Another area of focus is convenience stores and corner stores throughout the city, where people congregate to shop and may have difficulty staying 6 feet apart in the tight space. Business owners can feel pressure from customers and find it hard to enforce social distancing, Musicant said, and some have expressed gratitude for the mayor’s order to wear masks in public indoor spaces.

Some outbreaks are linked to workplaces, according to Musicant, although she did not have details to share about those locations. And some cases arise in households with large numbers of people. 

The City Council expects to publicly discuss on June 4 more detailed information about the populations most affected by COVID-19 and the status of testing, contact tracing and quarantine housing. 

State data indicate that 81% of Minneapolitans who have died have been white, 8% African American, 5% Somali, 4% Hispanic, 3% Asian American and 2% American Indian.

In terms of total positive cases, Minneapolis data show 35% are black, 25% Hispanic and 23% white, though the data consider Hispanic to be an ethnicity, not a race, counting those cases separately. A significant percentage of the demographic data is not yet fully known. The city is about 64% white, 19% black and 10% Hispanic, according to census data.

Contact tracing

At a recent City Council meeting, Musicant said city and state contact tracers reach out when a person is found positive. They explore who the person might have infected up to two days before the onset of symptoms, because those people should also isolate themselves. Contact tracers also help them receive essential services and think about how to isolate where they live, if possible using separate bathroom and living spaces. The county has limited hotel space available for people living in shelters, outside or in tents.*

The goal of proactive testing is to find asymptomatic cases, Birx said. The CDC now believes that 35% of infections, perhaps more, are asymptomatic people who have the virus and spread it unknowingly.

Asymptomatic testing is critical, she said, because while a person sick with a fever might only spread the virus for two days before they are bedridden, an asymptomatic person might shed the virus for a week.

“But it’s also why we continue to recommend to the public, very clearly, that you can’t tell who’s infected,” Birx said. “And so that’s why you have to continue to social distance — that’s why you need to continue to maintain 6 feet apart. I remember in the early days of HIV, people told me all the time that they knew who was infected. And I would say, ‘You don’t know who’s infected.’ …  There’s a lot of healthy people out there with COVID that look healthy.”

‘Just advocate’

“He was healthy until the very end. Faded away, is the way I’d put it,” said Brenda Canedy, a Jones-Harrison resident, describing her husband, Norman, who recently died at age 93. “It was a very interesting life I had with that man.”

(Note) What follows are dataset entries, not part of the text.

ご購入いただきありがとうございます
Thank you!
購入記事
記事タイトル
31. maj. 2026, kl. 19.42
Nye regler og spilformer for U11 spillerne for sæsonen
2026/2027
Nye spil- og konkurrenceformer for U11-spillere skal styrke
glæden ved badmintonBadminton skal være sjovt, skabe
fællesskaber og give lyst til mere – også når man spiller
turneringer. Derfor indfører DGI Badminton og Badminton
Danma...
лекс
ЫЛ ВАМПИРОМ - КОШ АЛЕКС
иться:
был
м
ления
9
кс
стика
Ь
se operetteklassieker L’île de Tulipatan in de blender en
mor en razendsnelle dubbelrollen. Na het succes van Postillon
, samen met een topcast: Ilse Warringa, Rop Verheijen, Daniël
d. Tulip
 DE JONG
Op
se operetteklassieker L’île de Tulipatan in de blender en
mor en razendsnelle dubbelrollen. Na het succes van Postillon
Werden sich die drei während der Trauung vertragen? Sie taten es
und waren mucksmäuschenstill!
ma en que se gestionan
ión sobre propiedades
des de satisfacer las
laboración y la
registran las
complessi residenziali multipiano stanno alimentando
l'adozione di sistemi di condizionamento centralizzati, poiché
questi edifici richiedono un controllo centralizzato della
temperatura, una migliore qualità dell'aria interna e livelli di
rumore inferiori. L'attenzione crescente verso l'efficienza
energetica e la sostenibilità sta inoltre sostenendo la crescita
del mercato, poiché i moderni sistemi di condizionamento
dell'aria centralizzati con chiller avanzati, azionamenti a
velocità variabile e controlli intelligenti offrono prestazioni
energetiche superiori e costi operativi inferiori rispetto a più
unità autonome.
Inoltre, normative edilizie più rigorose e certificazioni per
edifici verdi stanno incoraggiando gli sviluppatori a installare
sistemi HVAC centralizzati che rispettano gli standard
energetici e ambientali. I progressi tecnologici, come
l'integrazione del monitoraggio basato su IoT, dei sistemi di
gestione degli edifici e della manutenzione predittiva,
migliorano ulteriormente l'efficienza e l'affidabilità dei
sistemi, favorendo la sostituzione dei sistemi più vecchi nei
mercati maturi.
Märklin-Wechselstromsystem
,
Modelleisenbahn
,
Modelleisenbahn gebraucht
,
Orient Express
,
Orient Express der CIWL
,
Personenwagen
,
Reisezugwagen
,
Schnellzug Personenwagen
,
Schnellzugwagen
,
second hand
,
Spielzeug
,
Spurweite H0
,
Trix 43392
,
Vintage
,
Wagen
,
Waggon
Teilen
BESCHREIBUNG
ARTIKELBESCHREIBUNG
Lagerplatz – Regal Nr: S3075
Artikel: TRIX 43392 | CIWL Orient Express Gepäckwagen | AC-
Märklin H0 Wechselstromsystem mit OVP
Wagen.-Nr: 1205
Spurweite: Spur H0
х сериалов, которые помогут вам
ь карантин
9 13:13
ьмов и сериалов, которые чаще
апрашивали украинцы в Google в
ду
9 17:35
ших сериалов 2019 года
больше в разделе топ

Norman was an art historian, and Brenda recalled traveling Europe together, reassembling a 16th century Italian artist’s sketchbook for publication and discovering favorite art dealers while wandering London in the early 1960s. Some of the drawings and paintings they purchased are part of the Minneapolis Institute of Art and Weisman Art collections, she said.

Brenda said she’s been healthy nearly all her life, and she is well today.

“I’m having a quiet time right now,” she said, adding that she looks forward to the end of “hibernation.” “There’s a very handsome courtyard here at Jones-Harrison, so I’m looking at going down there and just enjoying being outside. When everybody’s got bugs, you can’t be outside.”

For other families grappling with COVID-19, Metzler suggests focusing on small goal lines each day: the oxygen level or the blood pressure. The Hennepin County Medical Center staff were some of the best she’s encountered in multiple states. 

Submitted photo

“My biggest advice is to be your own and your family’s advocate,” Metzler said. “I understand that this is something that we’re all learning simultaneously. But just advocate. … Just ask for answers. Keep asking questions.” 

*Clarification: Hennepin County has a limited supply of hotel rooms available for people without housing, according to city staff.